Horsepower formula
Horsepower measures the rate of doing work. For a rotating shaft it comes straight from torque and speed: multiply torque in pound-feet by rpm and divide by the constant 5252.
Variables
| HP | Power | horsepower |
| T | Torque | lb·ft |
| N | Rotational speed | rpm |
| 5252 | Unit constant (33000 / 2π) | – |
Rearranged
N = HP × 5252 / T
Worked example
An engine makes 200 lb·ft of torque at 3,000 rpm.
Apply the formula: 200 × 3,000 / 5,252 = 114.
Power rises with both torque and speed, so a small engine spinning fast can match a large one turning slowly. The constant 5252 carries the unit conversions for pound-feet, rpm, and horsepower, and it is the rpm where torque and horsepower curves always cross.

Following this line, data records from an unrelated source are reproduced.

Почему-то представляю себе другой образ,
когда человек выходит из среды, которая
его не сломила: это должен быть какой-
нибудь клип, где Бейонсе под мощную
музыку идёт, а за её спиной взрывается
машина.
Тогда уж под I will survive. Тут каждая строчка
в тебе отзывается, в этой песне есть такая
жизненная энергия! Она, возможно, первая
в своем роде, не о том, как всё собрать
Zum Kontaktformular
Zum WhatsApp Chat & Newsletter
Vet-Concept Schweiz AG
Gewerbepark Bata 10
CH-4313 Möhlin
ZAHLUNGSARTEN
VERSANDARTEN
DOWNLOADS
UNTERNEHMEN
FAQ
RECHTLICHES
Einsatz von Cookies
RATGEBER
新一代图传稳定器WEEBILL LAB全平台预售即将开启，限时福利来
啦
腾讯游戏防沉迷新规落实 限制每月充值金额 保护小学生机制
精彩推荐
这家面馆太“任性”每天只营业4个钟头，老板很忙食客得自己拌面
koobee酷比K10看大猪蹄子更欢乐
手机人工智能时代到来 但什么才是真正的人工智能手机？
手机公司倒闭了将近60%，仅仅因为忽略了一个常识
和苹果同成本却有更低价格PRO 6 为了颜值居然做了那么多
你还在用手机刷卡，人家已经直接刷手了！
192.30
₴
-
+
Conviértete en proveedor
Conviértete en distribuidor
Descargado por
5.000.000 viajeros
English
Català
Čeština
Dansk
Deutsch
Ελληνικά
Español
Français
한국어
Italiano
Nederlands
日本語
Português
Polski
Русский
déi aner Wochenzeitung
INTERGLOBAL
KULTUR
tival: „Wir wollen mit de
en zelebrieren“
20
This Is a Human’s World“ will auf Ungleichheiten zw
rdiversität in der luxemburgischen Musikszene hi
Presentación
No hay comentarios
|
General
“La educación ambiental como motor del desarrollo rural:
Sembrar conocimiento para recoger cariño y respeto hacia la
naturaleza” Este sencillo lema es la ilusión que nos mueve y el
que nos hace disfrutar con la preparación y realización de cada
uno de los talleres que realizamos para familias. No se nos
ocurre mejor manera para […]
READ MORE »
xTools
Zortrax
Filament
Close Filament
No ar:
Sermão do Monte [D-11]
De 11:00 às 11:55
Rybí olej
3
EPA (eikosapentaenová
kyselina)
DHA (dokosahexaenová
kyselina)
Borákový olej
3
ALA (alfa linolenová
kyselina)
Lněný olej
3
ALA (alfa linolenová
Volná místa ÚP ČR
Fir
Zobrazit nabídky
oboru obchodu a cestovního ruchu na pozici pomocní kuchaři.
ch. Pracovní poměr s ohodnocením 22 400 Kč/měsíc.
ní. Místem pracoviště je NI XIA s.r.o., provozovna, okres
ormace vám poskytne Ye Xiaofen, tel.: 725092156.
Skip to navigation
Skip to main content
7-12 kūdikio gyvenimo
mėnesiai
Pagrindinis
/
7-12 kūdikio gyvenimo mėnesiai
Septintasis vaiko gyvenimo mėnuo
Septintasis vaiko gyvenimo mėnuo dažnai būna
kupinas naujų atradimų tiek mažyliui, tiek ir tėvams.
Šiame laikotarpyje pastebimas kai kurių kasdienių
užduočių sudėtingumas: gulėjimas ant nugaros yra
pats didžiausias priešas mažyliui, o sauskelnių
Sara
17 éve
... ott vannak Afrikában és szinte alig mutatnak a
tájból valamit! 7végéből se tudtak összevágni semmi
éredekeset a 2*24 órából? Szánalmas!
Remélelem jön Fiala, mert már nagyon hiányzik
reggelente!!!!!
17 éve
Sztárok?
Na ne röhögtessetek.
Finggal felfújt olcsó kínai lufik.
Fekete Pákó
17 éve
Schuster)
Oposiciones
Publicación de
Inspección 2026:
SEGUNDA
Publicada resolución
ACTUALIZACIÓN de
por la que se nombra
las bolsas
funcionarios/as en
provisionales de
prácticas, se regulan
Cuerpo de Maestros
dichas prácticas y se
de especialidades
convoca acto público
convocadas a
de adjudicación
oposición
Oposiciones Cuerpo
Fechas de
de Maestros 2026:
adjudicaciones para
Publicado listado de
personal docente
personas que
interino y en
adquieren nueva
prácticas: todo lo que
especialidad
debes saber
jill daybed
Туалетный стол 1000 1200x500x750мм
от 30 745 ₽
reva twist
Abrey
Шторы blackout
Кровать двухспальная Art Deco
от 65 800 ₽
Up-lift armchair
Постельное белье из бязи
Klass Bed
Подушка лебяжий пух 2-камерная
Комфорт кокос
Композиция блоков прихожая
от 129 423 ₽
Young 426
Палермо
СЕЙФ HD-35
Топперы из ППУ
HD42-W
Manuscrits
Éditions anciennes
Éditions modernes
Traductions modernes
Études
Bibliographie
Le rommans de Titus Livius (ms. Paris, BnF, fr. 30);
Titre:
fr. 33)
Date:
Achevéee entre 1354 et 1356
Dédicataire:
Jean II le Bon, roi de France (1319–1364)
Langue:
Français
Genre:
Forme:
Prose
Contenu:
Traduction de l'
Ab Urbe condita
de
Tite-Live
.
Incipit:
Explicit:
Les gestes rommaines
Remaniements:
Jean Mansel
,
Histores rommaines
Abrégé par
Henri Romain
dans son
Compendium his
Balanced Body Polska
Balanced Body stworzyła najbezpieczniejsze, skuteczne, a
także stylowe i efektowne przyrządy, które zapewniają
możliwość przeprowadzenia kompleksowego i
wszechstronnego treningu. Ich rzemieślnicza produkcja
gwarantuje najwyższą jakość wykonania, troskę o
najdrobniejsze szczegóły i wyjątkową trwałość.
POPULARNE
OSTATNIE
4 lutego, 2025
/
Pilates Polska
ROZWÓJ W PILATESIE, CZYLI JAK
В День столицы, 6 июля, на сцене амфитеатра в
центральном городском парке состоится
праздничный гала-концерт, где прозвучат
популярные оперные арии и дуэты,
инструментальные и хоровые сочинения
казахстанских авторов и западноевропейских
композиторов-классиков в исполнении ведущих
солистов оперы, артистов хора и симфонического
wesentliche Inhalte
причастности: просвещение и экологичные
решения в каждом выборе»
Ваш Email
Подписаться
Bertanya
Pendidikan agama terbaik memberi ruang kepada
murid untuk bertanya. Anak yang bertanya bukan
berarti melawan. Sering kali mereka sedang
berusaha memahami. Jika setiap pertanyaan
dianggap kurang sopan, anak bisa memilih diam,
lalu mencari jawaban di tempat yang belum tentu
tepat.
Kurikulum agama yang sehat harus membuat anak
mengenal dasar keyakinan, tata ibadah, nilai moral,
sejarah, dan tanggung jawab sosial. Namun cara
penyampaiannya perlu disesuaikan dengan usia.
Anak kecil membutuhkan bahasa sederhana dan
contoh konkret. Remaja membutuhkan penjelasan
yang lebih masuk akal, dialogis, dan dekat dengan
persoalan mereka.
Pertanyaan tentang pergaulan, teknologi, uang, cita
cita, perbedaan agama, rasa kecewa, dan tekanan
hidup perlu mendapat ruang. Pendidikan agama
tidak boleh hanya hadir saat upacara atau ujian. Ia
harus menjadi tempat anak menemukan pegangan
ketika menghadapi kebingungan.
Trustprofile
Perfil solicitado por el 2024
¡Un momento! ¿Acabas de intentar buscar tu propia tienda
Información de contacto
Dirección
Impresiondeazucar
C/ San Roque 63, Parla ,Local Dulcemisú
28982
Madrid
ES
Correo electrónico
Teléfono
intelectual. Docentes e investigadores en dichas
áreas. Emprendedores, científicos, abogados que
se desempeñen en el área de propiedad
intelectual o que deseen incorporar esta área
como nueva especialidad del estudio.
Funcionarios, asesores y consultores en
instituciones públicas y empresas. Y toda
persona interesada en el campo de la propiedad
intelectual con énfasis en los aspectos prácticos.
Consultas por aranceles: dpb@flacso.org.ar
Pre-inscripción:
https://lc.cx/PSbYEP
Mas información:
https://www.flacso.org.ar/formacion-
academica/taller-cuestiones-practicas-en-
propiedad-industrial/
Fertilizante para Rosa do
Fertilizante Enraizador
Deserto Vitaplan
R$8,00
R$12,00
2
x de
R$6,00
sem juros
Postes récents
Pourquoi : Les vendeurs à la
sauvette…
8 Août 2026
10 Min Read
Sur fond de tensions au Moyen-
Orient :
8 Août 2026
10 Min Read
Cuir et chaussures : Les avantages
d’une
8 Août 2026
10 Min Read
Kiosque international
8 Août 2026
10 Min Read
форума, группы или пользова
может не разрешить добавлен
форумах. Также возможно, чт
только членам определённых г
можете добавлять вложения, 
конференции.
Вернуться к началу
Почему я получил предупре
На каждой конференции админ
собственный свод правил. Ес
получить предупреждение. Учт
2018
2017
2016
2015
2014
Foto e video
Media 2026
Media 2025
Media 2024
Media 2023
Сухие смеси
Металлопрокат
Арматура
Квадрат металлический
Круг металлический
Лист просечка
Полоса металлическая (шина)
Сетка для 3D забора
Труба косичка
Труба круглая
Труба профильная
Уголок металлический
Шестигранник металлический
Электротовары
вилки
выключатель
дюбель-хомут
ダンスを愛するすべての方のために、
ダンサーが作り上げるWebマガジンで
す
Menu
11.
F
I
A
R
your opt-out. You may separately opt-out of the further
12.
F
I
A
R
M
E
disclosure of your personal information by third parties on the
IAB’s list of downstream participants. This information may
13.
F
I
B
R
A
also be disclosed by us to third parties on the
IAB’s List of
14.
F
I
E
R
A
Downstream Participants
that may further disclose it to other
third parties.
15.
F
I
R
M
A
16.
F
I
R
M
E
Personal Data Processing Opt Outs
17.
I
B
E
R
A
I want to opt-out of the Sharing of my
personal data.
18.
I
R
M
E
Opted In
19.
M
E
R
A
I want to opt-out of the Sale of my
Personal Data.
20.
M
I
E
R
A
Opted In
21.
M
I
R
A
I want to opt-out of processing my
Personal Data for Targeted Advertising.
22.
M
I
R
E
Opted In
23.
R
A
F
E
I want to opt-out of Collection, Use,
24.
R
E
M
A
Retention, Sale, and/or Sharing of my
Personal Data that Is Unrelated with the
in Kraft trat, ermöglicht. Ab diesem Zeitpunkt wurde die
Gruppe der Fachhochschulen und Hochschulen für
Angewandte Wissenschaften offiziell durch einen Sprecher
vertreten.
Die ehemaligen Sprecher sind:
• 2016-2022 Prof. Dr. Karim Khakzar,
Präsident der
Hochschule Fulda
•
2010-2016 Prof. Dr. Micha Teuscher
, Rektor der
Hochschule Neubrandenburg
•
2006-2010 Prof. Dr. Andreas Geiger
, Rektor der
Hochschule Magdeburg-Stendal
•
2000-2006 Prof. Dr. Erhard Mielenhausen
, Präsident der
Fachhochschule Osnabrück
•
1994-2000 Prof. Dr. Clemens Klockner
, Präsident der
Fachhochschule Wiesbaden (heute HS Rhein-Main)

Converting to metric or back to torque?
See the Torque to Horsepower Formula and the Torque Formula.
Where 5252 comes from
One horsepower is 33,000 foot-pounds per minute. Converting torque and rpm into that unit involves multiplying by two pi, for radians per revolution, and dividing by 33,000. The constants collect into 33,000 over two pi, which is 5252. It is not arbitrary; it is the bookkeeping that links pound-feet and rpm to horsepower.
Torque vs horsepower
Torque is the twisting force available now; horsepower is how fast work gets done, combining torque with speed. A tractor has huge torque at low speed for pulling; a race engine makes its horsepower by revving high. Because of the 5252 constant, the two curves on a dyno chart always intersect at 5252 rpm.
FAQ
What is the horsepower formula?
Horsepower equals torque in pound-feet times rpm divided by 5252. Rearranged, torque equals horsepower times 5252 divided by rpm.
Why is the number 5252 used?
It equals 33,000 divided by two pi, the constant that converts pound-feet and rpm into horsepower. It is also where torque and power curves cross.
Can low torque still make high horsepower?
Yes. Because power depends on speed too, a modest torque at very high rpm can produce large horsepower.